> **DATA FOR THIS EXERCISE**
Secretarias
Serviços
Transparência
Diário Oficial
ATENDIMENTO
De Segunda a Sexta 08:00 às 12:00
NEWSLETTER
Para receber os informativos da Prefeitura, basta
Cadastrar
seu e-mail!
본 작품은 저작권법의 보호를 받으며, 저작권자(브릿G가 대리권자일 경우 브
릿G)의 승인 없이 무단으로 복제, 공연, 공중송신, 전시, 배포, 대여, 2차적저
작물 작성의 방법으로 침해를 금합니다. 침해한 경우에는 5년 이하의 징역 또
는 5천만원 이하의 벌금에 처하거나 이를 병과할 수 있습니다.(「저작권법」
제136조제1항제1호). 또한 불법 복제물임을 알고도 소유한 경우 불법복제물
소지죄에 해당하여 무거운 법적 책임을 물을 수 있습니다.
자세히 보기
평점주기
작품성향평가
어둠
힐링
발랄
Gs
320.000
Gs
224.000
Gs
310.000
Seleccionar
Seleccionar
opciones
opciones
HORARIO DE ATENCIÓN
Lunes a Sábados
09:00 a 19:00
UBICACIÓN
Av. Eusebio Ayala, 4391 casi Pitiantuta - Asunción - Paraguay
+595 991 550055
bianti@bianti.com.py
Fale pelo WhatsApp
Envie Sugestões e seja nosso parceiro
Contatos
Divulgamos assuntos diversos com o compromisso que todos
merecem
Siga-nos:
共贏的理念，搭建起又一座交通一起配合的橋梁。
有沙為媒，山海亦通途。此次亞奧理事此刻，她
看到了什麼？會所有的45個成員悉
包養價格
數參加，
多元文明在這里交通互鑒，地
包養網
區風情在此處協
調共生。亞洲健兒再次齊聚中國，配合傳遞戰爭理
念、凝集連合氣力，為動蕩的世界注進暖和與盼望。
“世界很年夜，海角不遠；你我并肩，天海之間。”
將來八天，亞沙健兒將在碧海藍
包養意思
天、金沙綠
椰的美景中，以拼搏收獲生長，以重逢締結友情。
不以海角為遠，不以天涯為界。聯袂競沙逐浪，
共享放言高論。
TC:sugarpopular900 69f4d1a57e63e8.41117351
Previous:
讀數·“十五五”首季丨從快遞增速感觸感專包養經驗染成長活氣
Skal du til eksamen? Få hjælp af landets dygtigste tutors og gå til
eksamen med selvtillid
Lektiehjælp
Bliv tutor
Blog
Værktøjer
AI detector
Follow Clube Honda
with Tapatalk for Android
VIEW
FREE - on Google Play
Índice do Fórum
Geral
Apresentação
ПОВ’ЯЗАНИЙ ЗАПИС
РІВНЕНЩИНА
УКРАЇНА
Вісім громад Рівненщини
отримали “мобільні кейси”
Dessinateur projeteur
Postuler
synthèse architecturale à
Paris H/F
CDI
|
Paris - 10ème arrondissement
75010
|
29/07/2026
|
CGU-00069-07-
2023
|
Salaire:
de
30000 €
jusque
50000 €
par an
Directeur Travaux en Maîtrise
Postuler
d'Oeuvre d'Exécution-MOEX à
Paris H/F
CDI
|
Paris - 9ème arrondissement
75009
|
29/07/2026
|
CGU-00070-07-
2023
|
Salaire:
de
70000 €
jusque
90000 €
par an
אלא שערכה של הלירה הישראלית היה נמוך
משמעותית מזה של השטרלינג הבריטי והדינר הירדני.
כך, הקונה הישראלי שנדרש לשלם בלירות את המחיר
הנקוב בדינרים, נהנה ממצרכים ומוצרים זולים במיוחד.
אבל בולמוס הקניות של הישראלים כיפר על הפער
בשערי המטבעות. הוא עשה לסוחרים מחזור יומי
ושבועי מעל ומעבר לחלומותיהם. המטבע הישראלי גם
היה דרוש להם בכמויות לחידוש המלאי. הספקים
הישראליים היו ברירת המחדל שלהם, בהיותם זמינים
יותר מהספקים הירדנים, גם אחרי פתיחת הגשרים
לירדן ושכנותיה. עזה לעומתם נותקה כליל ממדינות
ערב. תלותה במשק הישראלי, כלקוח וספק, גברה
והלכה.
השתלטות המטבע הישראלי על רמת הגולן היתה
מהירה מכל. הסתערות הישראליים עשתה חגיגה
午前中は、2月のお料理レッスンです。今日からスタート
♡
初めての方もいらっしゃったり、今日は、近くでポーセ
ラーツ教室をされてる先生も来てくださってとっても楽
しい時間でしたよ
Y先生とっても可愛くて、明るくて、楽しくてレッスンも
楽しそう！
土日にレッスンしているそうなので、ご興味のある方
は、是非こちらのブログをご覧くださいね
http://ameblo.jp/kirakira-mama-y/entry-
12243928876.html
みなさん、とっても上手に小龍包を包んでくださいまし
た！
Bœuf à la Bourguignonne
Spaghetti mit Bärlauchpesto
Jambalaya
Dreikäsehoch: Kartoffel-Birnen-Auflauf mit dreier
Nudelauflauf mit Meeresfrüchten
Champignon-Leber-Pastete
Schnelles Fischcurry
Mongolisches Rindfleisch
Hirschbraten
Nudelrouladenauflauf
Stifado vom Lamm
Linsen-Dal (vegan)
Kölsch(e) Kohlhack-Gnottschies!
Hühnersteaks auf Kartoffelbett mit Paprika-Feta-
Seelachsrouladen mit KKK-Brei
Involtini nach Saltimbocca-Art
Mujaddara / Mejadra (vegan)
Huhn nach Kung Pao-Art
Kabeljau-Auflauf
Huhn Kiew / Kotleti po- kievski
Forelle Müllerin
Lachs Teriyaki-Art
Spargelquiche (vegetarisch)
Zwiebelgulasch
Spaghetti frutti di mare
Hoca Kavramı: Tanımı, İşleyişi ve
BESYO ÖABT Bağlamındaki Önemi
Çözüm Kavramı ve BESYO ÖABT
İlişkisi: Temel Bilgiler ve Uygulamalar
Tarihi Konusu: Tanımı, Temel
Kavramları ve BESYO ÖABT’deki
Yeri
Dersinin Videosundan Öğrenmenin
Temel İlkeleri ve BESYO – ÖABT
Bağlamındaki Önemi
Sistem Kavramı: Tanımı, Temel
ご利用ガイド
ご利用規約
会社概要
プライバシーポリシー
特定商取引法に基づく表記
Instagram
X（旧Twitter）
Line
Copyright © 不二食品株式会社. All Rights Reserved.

> **EXERCISE BRIEF**
All lines of the records containing "있습니다" should be shown.

> **THE COMPLETED TASK**
는 5천만원 이하의 벌금에 처하거나 이를 병과할 수 있습니다.(「저작권법」
소지죄에 해당하여 무거운 법적 책임을 물을 수 있습니다.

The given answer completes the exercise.